Fondamentaux & Météo
L'offre mondiale d'orge pour la saison 2026/27 semble actuellement largement adéquate, sans choc climatique majeur dans les ceintures d'orge clés. En Amérique du Nord, la plantation d'orge de printemps progresse près de la moyenne, et bien que certaines parties des High Plains souffrent d'une sécheresse persistante, cela affecte principalement le blé d'hiver plutôt que les zones d'orge de printemps plus au nord. En Europe, la météo a été mixte mais pas encore menaçante pour le potentiel de rendement de l'orge.
Dans les Plains du Sud aux États-Unis, la sécheresse reste sévère et les récentes tempêtes ne fournissent qu'un soulagement partiel. Les prévisions annoncent des conditions plus humides que la normale dans certaines parties du Texas et de l'Oklahoma fin mai, mais des températures élevées et des déficits en humidité à long terme signifient que le stress sur les terres de parcours et les cultures ne sera pas complètement résolu. Pour l'orge, l'impact principal est indirect : une production de blé aux États-Unis plus serrée soutient l'ensemble du complexe des grains fourragers, mais les conditions actuelles ne sont pas encore assez tendues pour provoquer un fort rallye des prix de l'orge.
Perspectives de trading
- Acheteurs de fourrage (UE, Afrique du Nord, Moyen-Orient) : Les valeurs de l'orge libellées en EUR demeurent attrayantes par rapport au blé. Envisagez d'étendre modérément la couverture jusqu'à fin 2026 tant que la courbe SFE est encore en dessous d'environ EUR 200/t pour les créneaux proches et que le FOB ukrainien reste près de EUR 190–200/t.

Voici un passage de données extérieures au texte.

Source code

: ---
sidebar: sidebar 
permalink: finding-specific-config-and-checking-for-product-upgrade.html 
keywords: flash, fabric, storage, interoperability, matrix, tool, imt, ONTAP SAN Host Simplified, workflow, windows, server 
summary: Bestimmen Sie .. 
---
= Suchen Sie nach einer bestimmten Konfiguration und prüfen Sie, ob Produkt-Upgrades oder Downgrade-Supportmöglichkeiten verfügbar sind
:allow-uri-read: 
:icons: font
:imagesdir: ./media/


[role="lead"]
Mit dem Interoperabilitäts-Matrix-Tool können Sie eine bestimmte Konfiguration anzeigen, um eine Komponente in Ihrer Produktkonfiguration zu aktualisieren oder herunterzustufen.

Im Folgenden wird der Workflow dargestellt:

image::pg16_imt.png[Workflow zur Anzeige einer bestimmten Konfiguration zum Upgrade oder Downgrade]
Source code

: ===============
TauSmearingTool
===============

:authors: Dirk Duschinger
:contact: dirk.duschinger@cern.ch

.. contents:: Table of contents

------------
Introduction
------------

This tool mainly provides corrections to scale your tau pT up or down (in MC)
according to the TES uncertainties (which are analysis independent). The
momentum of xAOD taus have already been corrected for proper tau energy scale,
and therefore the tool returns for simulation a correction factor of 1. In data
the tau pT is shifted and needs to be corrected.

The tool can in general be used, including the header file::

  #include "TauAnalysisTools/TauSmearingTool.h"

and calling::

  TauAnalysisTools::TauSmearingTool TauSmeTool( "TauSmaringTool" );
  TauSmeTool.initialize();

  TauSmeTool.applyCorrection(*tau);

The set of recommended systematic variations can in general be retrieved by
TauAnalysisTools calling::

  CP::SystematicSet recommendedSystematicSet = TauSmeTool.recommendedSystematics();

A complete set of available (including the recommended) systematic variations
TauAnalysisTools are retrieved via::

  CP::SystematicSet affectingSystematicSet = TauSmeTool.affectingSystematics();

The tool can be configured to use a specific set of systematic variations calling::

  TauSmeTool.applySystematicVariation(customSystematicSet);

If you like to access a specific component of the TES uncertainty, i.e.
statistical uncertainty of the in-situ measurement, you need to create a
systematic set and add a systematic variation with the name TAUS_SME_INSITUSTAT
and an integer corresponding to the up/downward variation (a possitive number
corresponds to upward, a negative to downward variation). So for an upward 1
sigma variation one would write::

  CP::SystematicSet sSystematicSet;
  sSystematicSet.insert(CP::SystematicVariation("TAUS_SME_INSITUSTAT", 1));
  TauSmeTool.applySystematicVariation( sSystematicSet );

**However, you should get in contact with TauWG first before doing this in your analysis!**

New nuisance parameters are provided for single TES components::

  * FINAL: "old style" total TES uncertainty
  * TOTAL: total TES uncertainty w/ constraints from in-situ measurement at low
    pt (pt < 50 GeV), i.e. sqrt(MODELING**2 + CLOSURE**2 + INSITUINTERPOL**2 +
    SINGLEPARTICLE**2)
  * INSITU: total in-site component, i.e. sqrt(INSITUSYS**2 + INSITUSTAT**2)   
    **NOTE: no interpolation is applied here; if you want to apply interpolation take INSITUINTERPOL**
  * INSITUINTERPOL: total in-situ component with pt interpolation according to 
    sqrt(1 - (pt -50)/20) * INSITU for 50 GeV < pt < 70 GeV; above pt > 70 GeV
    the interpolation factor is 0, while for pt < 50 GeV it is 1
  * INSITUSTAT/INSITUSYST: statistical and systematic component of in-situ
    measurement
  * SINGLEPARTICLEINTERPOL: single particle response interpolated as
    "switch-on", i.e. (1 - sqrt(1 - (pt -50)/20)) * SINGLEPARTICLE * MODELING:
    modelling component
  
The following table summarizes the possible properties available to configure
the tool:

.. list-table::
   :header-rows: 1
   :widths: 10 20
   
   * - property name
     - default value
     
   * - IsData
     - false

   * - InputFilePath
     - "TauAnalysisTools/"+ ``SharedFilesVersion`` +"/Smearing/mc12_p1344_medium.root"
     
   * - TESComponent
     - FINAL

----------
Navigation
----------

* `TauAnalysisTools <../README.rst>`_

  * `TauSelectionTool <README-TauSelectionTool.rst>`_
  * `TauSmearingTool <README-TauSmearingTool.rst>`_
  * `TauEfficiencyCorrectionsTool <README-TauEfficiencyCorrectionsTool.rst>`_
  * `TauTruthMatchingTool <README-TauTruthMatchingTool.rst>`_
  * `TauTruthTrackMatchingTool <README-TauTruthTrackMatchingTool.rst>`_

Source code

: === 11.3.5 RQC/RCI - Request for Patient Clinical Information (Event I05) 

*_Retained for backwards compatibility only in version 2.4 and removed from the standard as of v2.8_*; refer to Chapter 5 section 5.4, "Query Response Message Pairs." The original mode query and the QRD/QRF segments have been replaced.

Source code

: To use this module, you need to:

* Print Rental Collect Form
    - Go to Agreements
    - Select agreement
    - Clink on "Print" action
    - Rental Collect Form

- Producteurs (Australie, UE, mer Noire) : La structure à terme plus ferme offre un carry limité mais visible. Verrouiller une partie de la production 2026/27 lors des hausses liées aux titres sur le blé pourrait sécuriser des marges sans trop se couvrir dans un équilibre mondial encore confortable.
- Négociants et commerçants : Surveillez la volatilité du blé et des taux de change. Un nouvel affaiblissement de l'euro ou de nouvelles dégradations du blé américain pourraient temporairement améliorer les écarts de l'orge vers les destinations méditerranéennes ; cependant, tant que les flux d'exportation sont fluides, l'orge doit continuer à se tarifer à un prix inférieur au blé pour attirer la demande.
Indication des prix régionaux sur 3 jours (directionnelle)
- Orge fourragère SFE (Australie) : Latéral à légèrement plus ferme en termes d'EUR alors que la courbe se consolide dans les hauts EUR 180 à bas 200.
- Mer Noire (Ukraine FOB) : Largement stable autour de EUR 190–200/t ; risque mineur à la hausse si le blé rebondit suite aux nouvelles météorologiques américaines.
- Centres d'exportation de l'UE (par ex. France FOB) : Stable à légèrement plus ferme, suivant le blé et les taux de change ; l'orge devrait maintenir un rabais compétitif par rapport au blé à mouture.